It is important to understand the effects of introducing thermal changes in the subsurface because such changes alter the state of stress and, ultimately, the behavior of the formation. Inducing fractures in the formation may cause injection fluids to advance at different rates through the reservoir, thereby reducing the areal sweep through the reservoir and the overall efficiency of a flooding operation. To avoid induced fractures, it is necessary to maintain water flooding operations below the fracturing (breakdown) pressure of the formation. For these reasons, it is extremely important to model the cold water injection response and to predict whether it is possible to inject without creating fractures in the formation.

In late 2006 a reservoir simulation study using ECLIPSE was performed for 103N Field in Sirte Basin to evaluate the reservoir response to water flooding in an attempt to understand the potential for improving oil and gas recovery with water flooding. This study showed that the main effect of cold water injection on the recovery of N- Field was reduced injectivity due to high water viscosity. Another effect of cold water injection was that bypassed oil was cooled down and its mobility was reduced due to the increase in the oil viscosity, thus reducing ultimate recovery.

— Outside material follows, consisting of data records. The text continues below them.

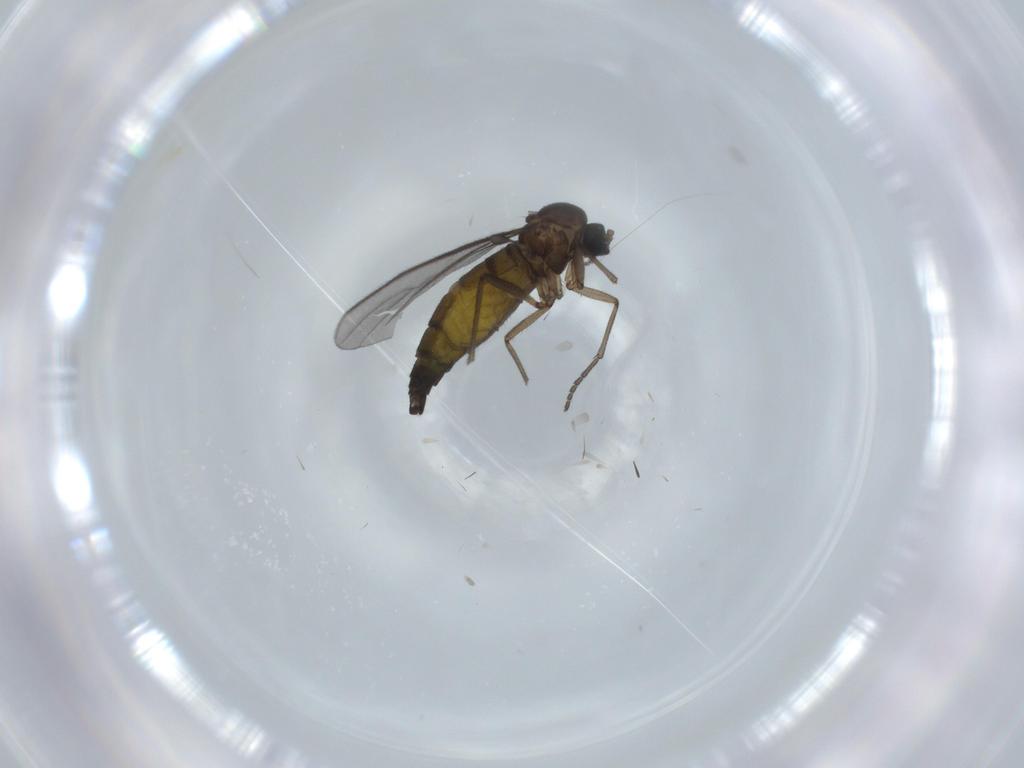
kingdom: Animalia
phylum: Arthropoda
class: Insecta
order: Diptera
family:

This paper provides an extension of the reservoir simulation done by Wintershall to examine the effect of cold water injection on formation fracturing gradients. The work includes a review of the rock mechanics and stress analysis of the subsurface formations and provides an estimation of fracture penetration within the reservoir for a range of water injection rates and water surface temperatures. The conclusions of this study provide important insights into applying water flooding operations in the N-field.